Amazing, Jade--kind of mind-blowing, actually. That you are mixing gauges in the #2 and #3 pins tells me the addition of a 28-gauge there has probably added something beyond three 30 gauge wires you have previously mentioned along the way. Seems traditional thinking around here suggests using the same gauges in each conductor, but then, advances come through experimenting on the same themes until something breaks through. I will follow your sage advice on the #1 pin by adding more wire mass to chassis/signal ground. I won't ask why--I'm sure someone else here will have some input on this.
In the interest of the thread, I should have stated my project goal--to exceed the performance of my Transparent Reference 1.5 meter XLR interconnects, purchased, about eight years ago for 4K. I have actually been fairly happy with these cables, but I really believe that, with the continued introduction of high-quality components on the DIY market this can now be achieved with careful technique and quality control.
Regarding the significance of how pin 1 is wired, I don't find it surprising that it can make a difference, although I would expect the magnitude and character of that difference to be dependent on the designs of the particular components that are involved.

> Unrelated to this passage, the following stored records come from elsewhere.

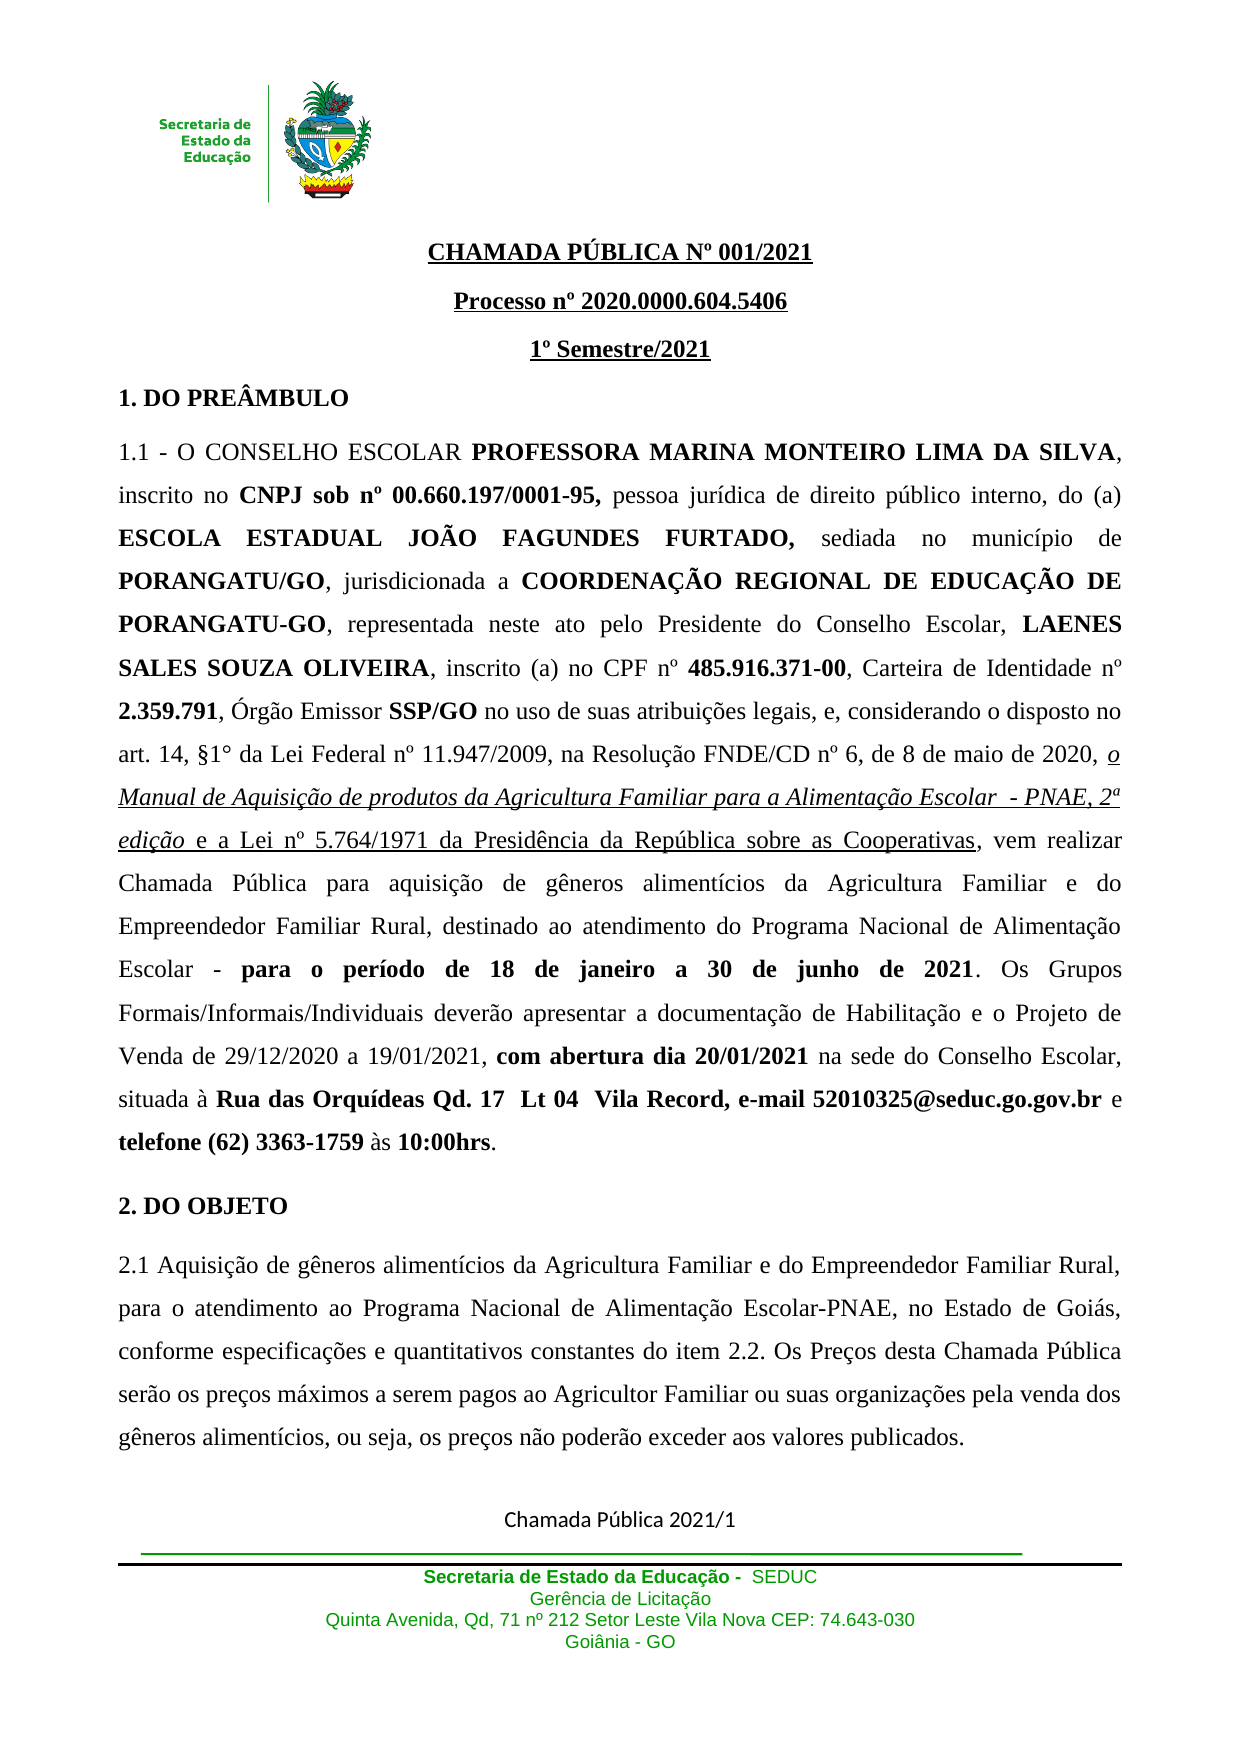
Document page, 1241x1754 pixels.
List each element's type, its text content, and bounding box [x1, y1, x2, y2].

text Processo nº 2020.0000.604.5406 [118, 286, 1122, 314]
text 1.1 - O CONSELHO ESCOLAR PROFESSORA MARINA MONTEIRO LIMA DA SILVA, inscrito no CNPJ sob nº 00.660.197/0001-95, pessoa jurídica de direito público interno, do (a) ESCOLA ESTADUAL JOÃO FAGUNDES FURTADO, sediada no município de PORANGATU/GO, jurisdicionada a COORDENAÇÃO REGIONAL DE EDUCAÇÃO DE PORANGATU-GO, representada neste ato pelo Presidente do Conselho Escolar, LAENES SALES SOUZA OLIVEIRA, inscrito (a) no CPF nº 485.916.371-00, Carteira de Identidade nº 2.359.791, Órgão Emissor SSP/GO no uso de suas atribuições legais, e, considerando o disposto no art. 14, §1° da Lei Federal nº 11.947/2009, na Resolução FNDE/CD nº 6, de 8 de maio de 2020, o Manual de Aquisição de produtos da Agricultura Familiar para a Alimentação Escolar - PNAE, 2ª edição e a Lei nº 5.764/1971 da Presidência da República sobre as Cooperativas, vem realizar Chamada Pública para aquisição de gêneros alimentícios da Agricultura Familiar e do Empreendedor Familiar Rural, destinado ao atendimento do Programa Nacional de Alimentação Escolar - para o período de 18 de janeiro a 30 de junho de 2021. Os Grupos Formais/Informais/Individuais deverão apresentar a documentação de Habilitação e o Projeto de Venda de 29/12/2020 a 19/01/2021, com abertura dia 20/01/2021 na sede do Conselho Escolar, situada à Rua das Orquídeas Qd. 17 Lt 04 Vila Record, e-mail 52010325@seduc.go.gov.br e telefone (62) 3363-1759 às 10:00hrs. [118, 437, 1122, 1156]
text CHAMADA PÚBLICA Nº 001/2021 [118, 237, 1122, 266]
text 1º Semestre/2021 [118, 334, 1122, 363]
text 1. DO PREÂMBULO [118, 383, 1122, 412]
picture [118, 73, 412, 210]
text 2. DO OBJETO [118, 1191, 1122, 1220]
text 2.1 Aquisição de gêneros alimentícios da Agricultura Familiar e do Empreendedor Familiar Rural, para o atendimento ao Programa Nacional de Alimentação Escolar-PNAE, no Estado de Goiás, conforme especificações e quantitativos constantes do item 2.2. Os Preços desta Chamada Pública serão os preços máximos a serem pagos ao Agricultor Familiar ou suas organizações pela venda dos gêneros alimentícios, ou seja, os preços não poderão exceder aos valores publicados. [118, 1250, 1122, 1451]
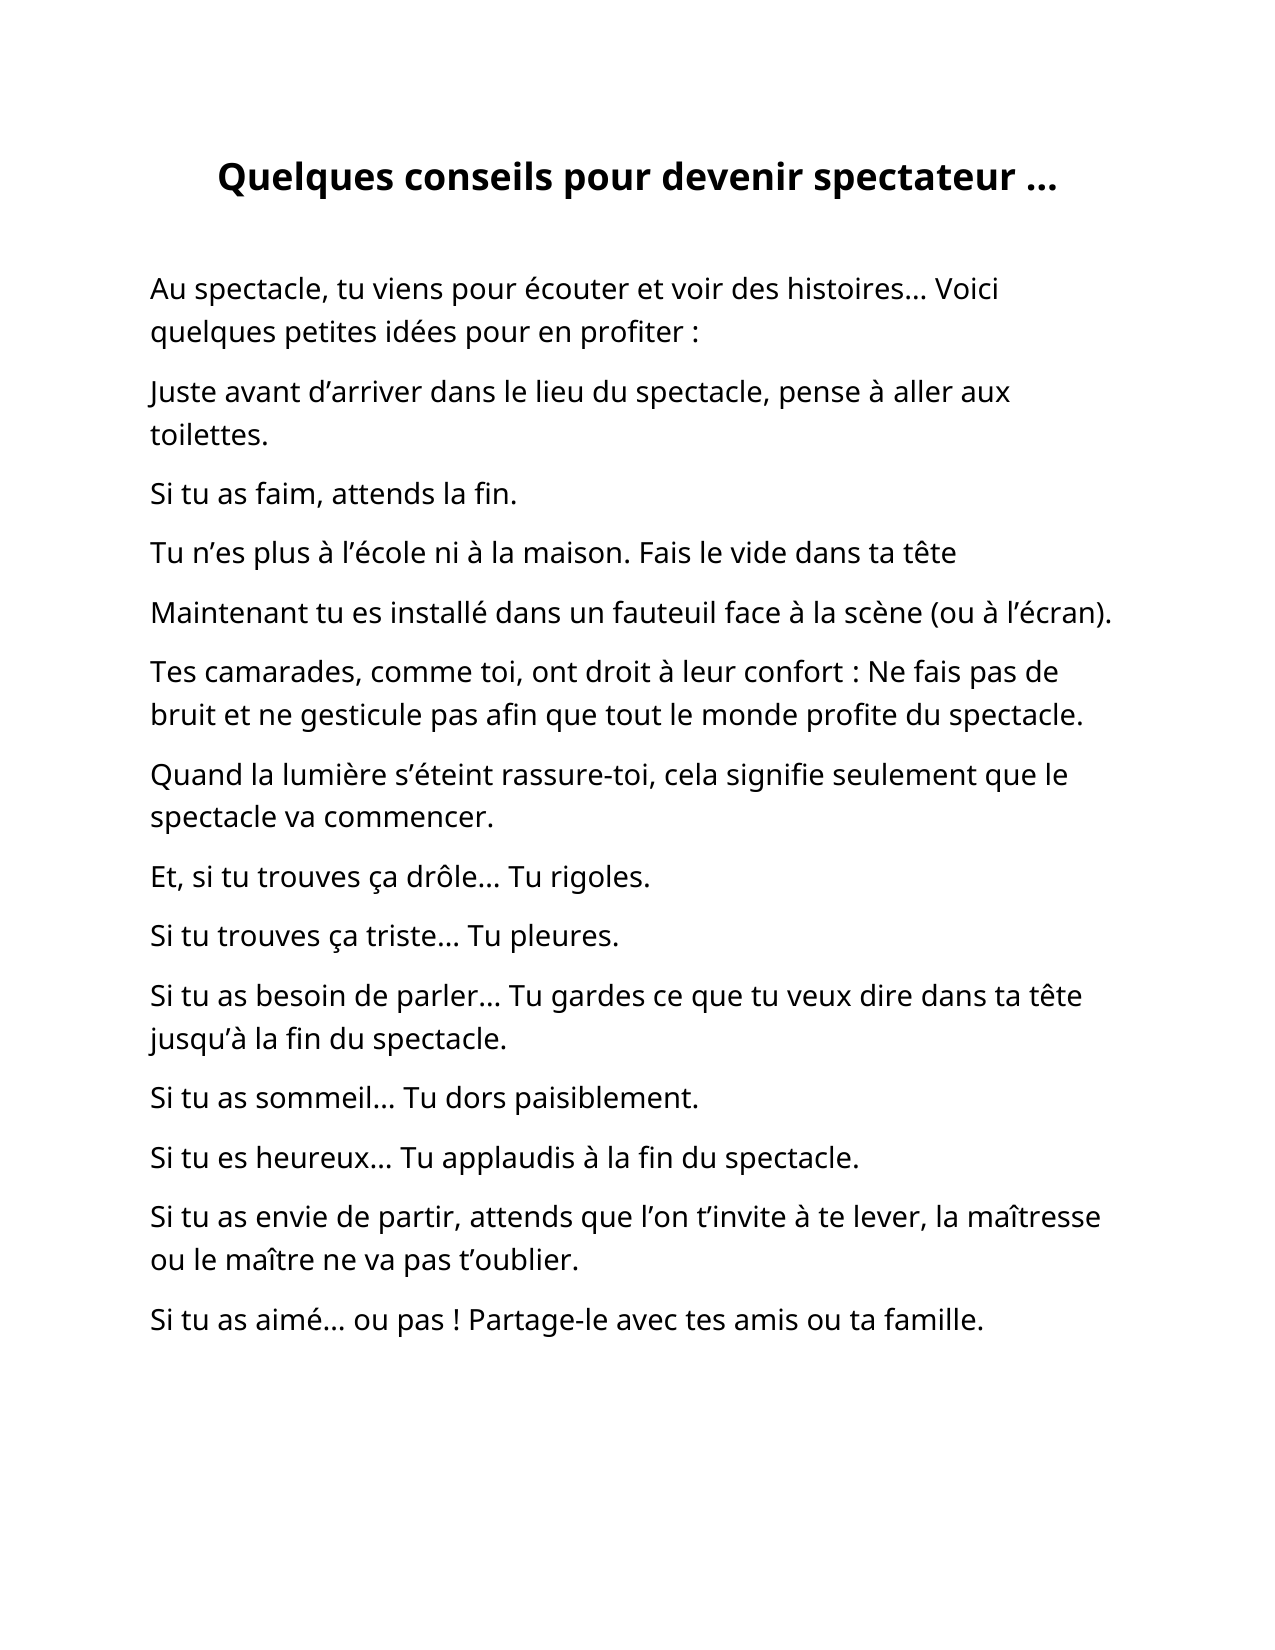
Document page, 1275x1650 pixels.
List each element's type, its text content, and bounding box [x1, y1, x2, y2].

text Maintenant tu es installé dans un fauteuil face à la scène (ou à l’écran). [150, 592, 1125, 632]
text Quelques conseils pour devenir spectateur … [150, 150, 1125, 201]
text Quand la lumière s’éteint rassure-toi, cela signifie seulement que le spectacle va commencer. [150, 754, 1125, 836]
text Tes camarades, comme toi, ont droit à leur confort : Ne fais pas de bruit et ne gesticule pas afin que tout le monde profite du spectacle. [150, 652, 1125, 734]
text Si tu as envie de partir, attends que l’on t’invite à te lever, la maîtresse ou le maître ne va pas t’oublier. [150, 1196, 1125, 1279]
text Si tu as sommeil… Tu dors paisiblement. [150, 1077, 1125, 1117]
text Si tu as faim, attends la fin. [150, 473, 1125, 513]
text Si tu as besoin de parler… Tu gardes ce que tu veux dire dans ta tête jusqu’à la fin du spectacle. [150, 975, 1125, 1058]
text Tu n’es plus à l’école ni à la maison. Fais le vide dans ta tête [150, 533, 1125, 572]
text Si tu trouves ça triste… Tu pleures. [150, 916, 1125, 955]
text Si tu es heureux… Tu applaudis à la fin du spectacle. [150, 1137, 1125, 1177]
text Et, si tu trouves ça drôle… Tu rigoles. [150, 856, 1125, 896]
text Au spectacle, tu viens pour écouter et voir des histoires… Voici quelques petites idées pour en profiter : [150, 269, 1125, 351]
text Si tu as aimé… ou pas ! Partage-le avec tes amis ou ta famille. [150, 1299, 1125, 1338]
text Juste avant d’arriver dans le lieu du spectacle, pense à aller aux toilettes. [150, 371, 1125, 453]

Inter-chassis noise currents will inevitably flow through the pin 1 connection to some degree, due to ground loop and other effects. The magnitude and frequency characteristics of that noise will vary as a function of the resistance and inductance of the wiring that is connected between pin 1 of the two connectors. Depending on whether each of the two components connects pin 1 to its internal signal ground (which would be improper, but is often done nevertheless), or to chassis, or to chassis and then to signal ground through some impedance, some fraction of that noise current will inevitably find its way into audio circuitry, where it may intermodulate with or otherwise affect the audio signal.

Regards,
-- Al
Al, thanks for your concise explanation of what may be occurring through pin #1. This is very enlightening to me and, I presume, to others. There is so much opinion batted around on DIY cable threads that only seems to confuse rather than clarify. I would have continued to regard pin #1 as something of a nominal requirement, a connection made for the sake of continuity, for safety, a default run that allows me to ignore all the shielding opinions, ad nauseum. More so, congratulations--your paragraph is golden for me, the novice, and should be regarded as a breakthrough in relieving confusion for many.

Cheers,
Joe
Joe, thanks very much for your eloquently worded response. And best of luck on your project!

Best regards,
-- Al
Why don't you buy 300 grams of gold and make a cable your self?

From a DIY perspective, I would say that would be almost impossible to do.